Scan the Book and Convert to Audio
A last resort would be to simply buy a physical copy of the textbook and scan it. By using a scanner you can take advantage of OCR (Optical Character Recognition) technology, or text recognition software. Upon scanning, OCR software will take your scanned or other digital image and turn it into plain text that can be entered into any text-to-speech program.
A number of software products offer the ability to turn text into a downloadable audio MP3 file. Once you have downloaded the MP3, you can listen to the file on your PC, cell phone, iPod, or any other portable media player that supports the MP3 format.
You can scan the textbook into programs like Evernote and Microsoft OneNote that have built in OCR and text-to-speech technology. The advantage of scanning the textbook into Evernote is that it will allow you to search through the text of scanned documents, making it easy if you need to search for terms within the book.
Students with a Disability or Visual Impairment
Students with a documented disability should have an easier time obtaining an audio version of a textbook thanks to laws that require accessibility to all students. Copyright rules can be bent in these circumstances and alliances between colleges and publishers have taken form to help these students obtain textbooks in their preferred format.
Your college is more than likely partnered with Learning Ally or AccessText to ensure students with a disability have easy access to materials. Students who have a documented disability should reach out to their college’s Services for Students with Disabilities office for help in accessing audio textbooks.

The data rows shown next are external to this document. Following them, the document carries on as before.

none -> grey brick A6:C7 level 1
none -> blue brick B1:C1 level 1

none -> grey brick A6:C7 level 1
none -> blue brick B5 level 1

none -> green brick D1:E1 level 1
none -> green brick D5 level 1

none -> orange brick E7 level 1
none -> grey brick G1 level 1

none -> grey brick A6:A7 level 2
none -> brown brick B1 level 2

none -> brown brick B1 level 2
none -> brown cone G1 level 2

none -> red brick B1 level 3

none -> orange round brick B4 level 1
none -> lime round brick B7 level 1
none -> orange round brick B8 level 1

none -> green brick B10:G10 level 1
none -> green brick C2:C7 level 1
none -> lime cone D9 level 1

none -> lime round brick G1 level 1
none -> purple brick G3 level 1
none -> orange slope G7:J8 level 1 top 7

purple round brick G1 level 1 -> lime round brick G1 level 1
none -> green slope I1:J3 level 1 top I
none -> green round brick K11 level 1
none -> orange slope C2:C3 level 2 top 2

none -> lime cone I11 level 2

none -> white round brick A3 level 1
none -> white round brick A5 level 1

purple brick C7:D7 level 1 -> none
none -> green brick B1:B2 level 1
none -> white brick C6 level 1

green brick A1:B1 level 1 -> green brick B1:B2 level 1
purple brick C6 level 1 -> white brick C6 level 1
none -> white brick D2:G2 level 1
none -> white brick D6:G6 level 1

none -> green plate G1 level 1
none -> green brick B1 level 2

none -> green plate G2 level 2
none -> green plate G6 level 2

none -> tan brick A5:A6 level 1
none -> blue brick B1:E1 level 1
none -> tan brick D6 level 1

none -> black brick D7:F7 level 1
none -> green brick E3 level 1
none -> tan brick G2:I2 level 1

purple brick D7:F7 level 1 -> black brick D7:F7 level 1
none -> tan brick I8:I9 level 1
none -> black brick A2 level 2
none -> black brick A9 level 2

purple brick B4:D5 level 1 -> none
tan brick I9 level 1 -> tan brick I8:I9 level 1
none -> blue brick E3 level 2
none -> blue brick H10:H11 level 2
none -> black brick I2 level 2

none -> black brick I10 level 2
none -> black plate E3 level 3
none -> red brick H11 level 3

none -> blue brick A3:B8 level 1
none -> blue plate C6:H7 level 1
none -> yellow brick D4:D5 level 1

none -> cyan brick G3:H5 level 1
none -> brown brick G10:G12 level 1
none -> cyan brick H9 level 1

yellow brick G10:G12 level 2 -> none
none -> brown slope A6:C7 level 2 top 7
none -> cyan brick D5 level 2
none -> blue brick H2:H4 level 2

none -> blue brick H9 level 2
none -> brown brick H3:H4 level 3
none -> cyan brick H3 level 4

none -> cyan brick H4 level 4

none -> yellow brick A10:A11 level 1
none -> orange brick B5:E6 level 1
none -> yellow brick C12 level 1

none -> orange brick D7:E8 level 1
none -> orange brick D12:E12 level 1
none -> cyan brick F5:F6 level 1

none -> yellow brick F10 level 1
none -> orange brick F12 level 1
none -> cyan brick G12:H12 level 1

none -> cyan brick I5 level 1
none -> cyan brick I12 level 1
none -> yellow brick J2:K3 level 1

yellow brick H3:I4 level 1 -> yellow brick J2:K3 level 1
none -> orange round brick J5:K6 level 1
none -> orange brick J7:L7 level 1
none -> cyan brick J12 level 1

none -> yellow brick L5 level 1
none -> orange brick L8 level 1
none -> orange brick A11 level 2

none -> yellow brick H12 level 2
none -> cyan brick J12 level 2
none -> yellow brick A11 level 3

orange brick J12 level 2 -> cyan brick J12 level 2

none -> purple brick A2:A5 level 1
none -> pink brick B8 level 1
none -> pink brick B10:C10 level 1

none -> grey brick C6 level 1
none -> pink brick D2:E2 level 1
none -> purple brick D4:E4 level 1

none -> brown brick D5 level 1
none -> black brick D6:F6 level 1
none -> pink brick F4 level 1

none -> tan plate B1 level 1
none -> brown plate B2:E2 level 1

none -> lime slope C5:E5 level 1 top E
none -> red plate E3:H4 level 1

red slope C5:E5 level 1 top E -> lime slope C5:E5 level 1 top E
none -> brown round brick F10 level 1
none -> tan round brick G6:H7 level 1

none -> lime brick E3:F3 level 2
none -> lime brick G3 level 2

Learning Ally, formerly known as Recording for the Blind and Dyslexic, is the largest source of recorded textbooks in the United States. There are currently about 150K titles in Learning Ally's online catalog, and any title not available can be recorded on request. These files can be downloaded or put onto a CD.
Other Sources for Audio Textbooks
The Louis Database contains information on over 400,000 titles in accessible formats for those with a disability, including Braille, large print, sound recording and electronic files.
Project Gutenberg has books in multiple file extensions, with some having already been converted to audio format. Another useful site for free public domain audio books is Librivox.org.
If you can get your professor to adopt an open textbook, many titles can easily be made available in audio format.